Love . . . does not take into account a wrong suffered.
1 Corinthians 13:5
Love does not take into ‘account’? What does that mean to me in everyday English? When Paul wrote those words he probably meant that when we love someone, we will not put the spotlight on the wrongs that other people do to us. The NIV says “it keeps no record of wrongs” and The Message says “Doesn't keep score of the sins of others.”
OH, I ask of the Lord, “what about when someone belittles me over and over?” Love them. “Okay, but what if they are so hateful and call me horrible names?” Love them. “Um, what if they gossip about me and start lies and rumors?” Love them. “Okay, Lord, what about if I love them but am still very aware of the way they have treated me?” Love them and just give it to Me and I will handle it. “Oh, now that will be easier said than done but I am going to trust You on this Lord.” Wise decision!
Does this scenario sound a little bit familiar to you? We all experience times of such utter frustration in our relationships that we want to keep score and make sure the person knows that we know how they have mistreated us. God says to stop it if we want to love like He does. Love is the greatest of all the characteristics of a Christian and after all these years, I am still learning how to love. I fiddle around with love when it comes to someone who has wronged me and always felt guilty if I ended a relationship that seemed doomed to constant troubles.
Finally, I realized that loving someone and being close friends with them are entirely two different things. I can love, quit giving them free rent in my head and move on without counting out all of their hurtful ways. I need to just let God handle it and leave the accounting to Him.
If there is one thing I have learned lately is that when people belittle us, start rumors and gossip about us, they are very insecure and tend to do this in order to supposedly build themselves up. Make a list of the people who have hurt you that you are still keeping a “ledger sheet” on.
Now pray that you can love like Jesus does. When we love we have to forgive. Every so often, return to the list and see how you are doing with love.
Next is the harder part: make a list of anyone you have belittled and/or gossiped about. Ask God for forgiveness and ask him to use a zipper on your mouth until you learn how to control yourself.
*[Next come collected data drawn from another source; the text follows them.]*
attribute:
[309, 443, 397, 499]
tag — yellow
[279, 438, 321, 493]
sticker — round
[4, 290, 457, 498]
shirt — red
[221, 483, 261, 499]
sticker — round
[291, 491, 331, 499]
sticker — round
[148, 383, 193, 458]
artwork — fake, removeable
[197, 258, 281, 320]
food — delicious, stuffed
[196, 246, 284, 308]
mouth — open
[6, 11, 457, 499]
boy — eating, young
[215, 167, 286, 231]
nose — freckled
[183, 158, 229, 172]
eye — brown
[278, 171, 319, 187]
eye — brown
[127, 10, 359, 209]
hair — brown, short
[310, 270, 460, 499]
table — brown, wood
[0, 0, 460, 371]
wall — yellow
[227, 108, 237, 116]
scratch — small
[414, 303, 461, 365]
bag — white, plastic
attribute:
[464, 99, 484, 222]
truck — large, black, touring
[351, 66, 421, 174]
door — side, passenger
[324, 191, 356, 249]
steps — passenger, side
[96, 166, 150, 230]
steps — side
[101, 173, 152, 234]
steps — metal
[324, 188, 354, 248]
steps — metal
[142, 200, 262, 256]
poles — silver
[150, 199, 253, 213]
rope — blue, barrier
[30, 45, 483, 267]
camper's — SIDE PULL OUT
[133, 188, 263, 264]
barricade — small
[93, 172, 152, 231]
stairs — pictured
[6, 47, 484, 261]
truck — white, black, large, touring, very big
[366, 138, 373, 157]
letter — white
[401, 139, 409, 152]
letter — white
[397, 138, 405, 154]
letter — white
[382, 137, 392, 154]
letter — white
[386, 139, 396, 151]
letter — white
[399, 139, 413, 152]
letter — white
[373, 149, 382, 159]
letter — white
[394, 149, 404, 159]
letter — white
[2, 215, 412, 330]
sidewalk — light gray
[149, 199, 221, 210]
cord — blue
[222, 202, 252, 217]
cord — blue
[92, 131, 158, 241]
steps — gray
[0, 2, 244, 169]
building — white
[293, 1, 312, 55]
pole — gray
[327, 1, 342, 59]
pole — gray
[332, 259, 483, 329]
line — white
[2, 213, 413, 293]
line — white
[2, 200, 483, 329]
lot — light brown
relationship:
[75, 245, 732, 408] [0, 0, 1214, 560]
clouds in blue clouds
I finally got tired of the zipper and God has been showing me how to love like Jesus did. He may have simply walked away from hurtful people or softly rebuked them with love. I am not so much the rebuking type so I often walk away. But I WAS holding on tight to these hurts I had suffered. Not forgiving just causes havoc in our hearts.
I have a small zipper from my sewing box that is tacked up on my bulletin board that serves as a reminder to speak or act with love, even when I am belittled. Maybe you can do something similar.
Thank You God for bringing the two women into my life that showed me how to get rid of the hurtful words of others. Bless them both for their wisdom. And, Lord, help me to never be the hurter again.